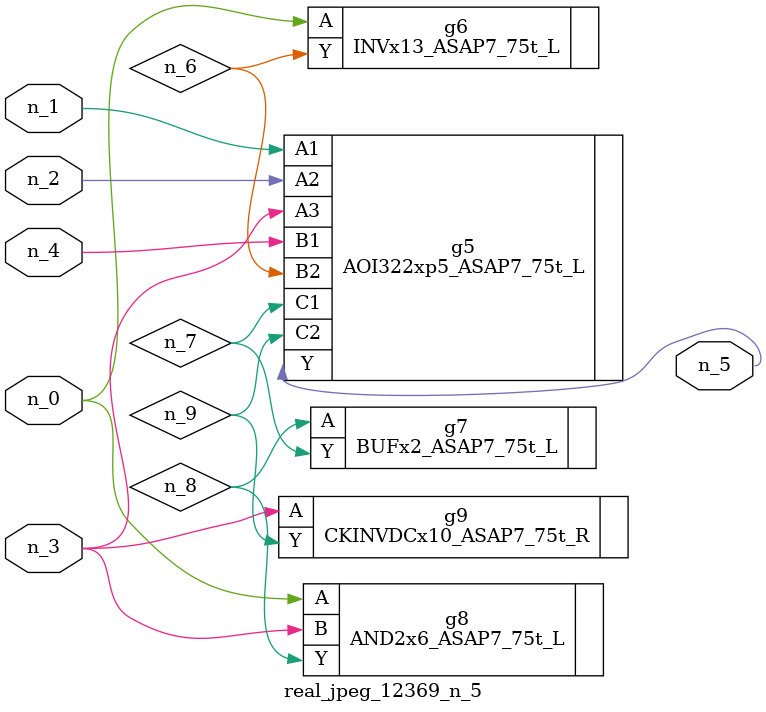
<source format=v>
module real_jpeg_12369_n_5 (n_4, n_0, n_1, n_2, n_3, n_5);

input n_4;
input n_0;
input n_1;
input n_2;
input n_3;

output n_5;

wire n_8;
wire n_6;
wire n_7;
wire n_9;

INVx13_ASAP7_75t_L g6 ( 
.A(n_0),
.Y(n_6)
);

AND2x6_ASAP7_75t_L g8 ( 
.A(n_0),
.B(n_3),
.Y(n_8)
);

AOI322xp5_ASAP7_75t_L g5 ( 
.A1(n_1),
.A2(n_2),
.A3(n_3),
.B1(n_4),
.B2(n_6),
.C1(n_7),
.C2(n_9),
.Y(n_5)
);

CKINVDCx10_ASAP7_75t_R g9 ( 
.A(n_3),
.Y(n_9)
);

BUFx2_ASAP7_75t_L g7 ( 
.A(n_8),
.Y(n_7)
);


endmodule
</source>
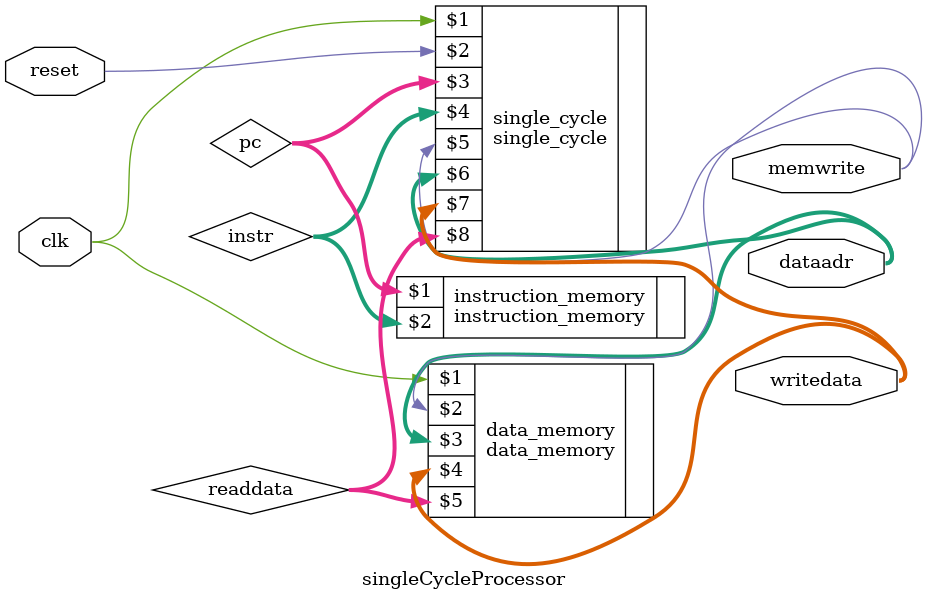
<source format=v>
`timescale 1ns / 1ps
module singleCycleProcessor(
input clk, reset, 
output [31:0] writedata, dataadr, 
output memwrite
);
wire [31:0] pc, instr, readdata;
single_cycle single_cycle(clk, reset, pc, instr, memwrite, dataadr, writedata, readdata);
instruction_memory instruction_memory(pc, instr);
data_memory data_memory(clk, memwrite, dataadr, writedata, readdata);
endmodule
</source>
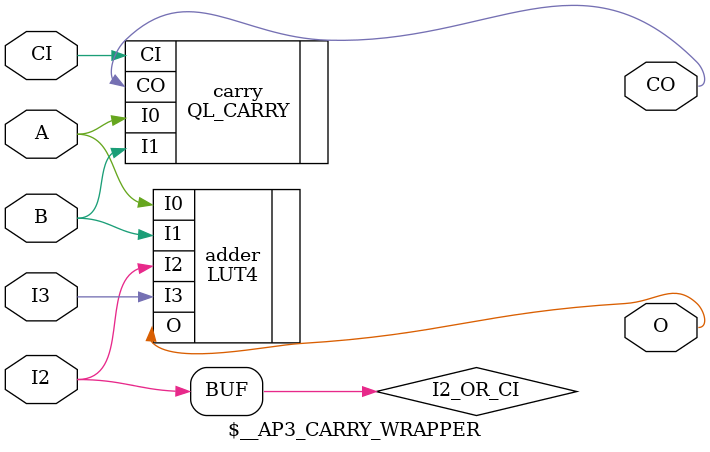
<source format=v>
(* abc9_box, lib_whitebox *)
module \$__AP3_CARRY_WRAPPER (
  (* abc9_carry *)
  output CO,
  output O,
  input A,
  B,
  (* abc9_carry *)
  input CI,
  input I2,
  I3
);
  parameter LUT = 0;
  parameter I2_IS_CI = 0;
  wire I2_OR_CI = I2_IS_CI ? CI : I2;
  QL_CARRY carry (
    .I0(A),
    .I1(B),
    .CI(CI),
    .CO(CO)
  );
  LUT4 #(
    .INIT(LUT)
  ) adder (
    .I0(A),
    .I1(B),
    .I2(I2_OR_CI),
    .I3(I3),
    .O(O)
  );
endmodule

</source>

......

Write the data out again word for word; leave the pictures behind.

<source format=v>
module real_jpeg_12369_n_5 (n_4, n_0, n_1, n_2, n_3, n_5);

input n_4;
input n_0;
input n_1;
input n_2;
input n_3;

output n_5;

wire n_8;
wire n_6;
wire n_7;
wire n_9;

INVx13_ASAP7_75t_L g6 ( 
.A(n_0),
.Y(n_6)
);

AND2x6_ASAP7_75t_L g8 ( 
.A(n_0),
.B(n_3),
.Y(n_8)
);

AOI322xp5_ASAP7_75t_L g5 ( 
.A1(n_1),
.A2(n_2),
.A3(n_3),
.B1(n_4),
.B2(n_6),
.C1(n_7),
.C2(n_9),
.Y(n_5)
);

CKINVDCx10_ASAP7_75t_R g9 ( 
.A(n_3),
.Y(n_9)
);

BUFx2_ASAP7_75t_L g7 ( 
.A(n_8),
.Y(n_7)
);


endmodule
</source>
<source format=v>
`timescale 1ns / 1ps
module singleCycleProcessor(
input clk, reset, 
output [31:0] writedata, dataadr, 
output memwrite
);
wire [31:0] pc, instr, readdata;
single_cycle single_cycle(clk, reset, pc, instr, memwrite, dataadr, writedata, readdata);
instruction_memory instruction_memory(pc, instr);
data_memory data_memory(clk, memwrite, dataadr, writedata, readdata);
endmodule
</source>
<source format=v>
(* abc9_box, lib_whitebox *)
module \$__AP3_CARRY_WRAPPER (
  (* abc9_carry *)
  output CO,
  output O,
  input A,
  B,
  (* abc9_carry *)
  input CI,
  input I2,
  I3
);
  parameter LUT = 0;
  parameter I2_IS_CI = 0;
  wire I2_OR_CI = I2_IS_CI ? CI : I2;
  QL_CARRY carry (
    .I0(A),
    .I1(B),
    .CI(CI),
    .CO(CO)
  );
  LUT4 #(
    .INIT(LUT)
  ) adder (
    .I0(A),
    .I1(B),
    .I2(I2_OR_CI),
    .I3(I3),
    .O(O)
  );
endmodule

</source>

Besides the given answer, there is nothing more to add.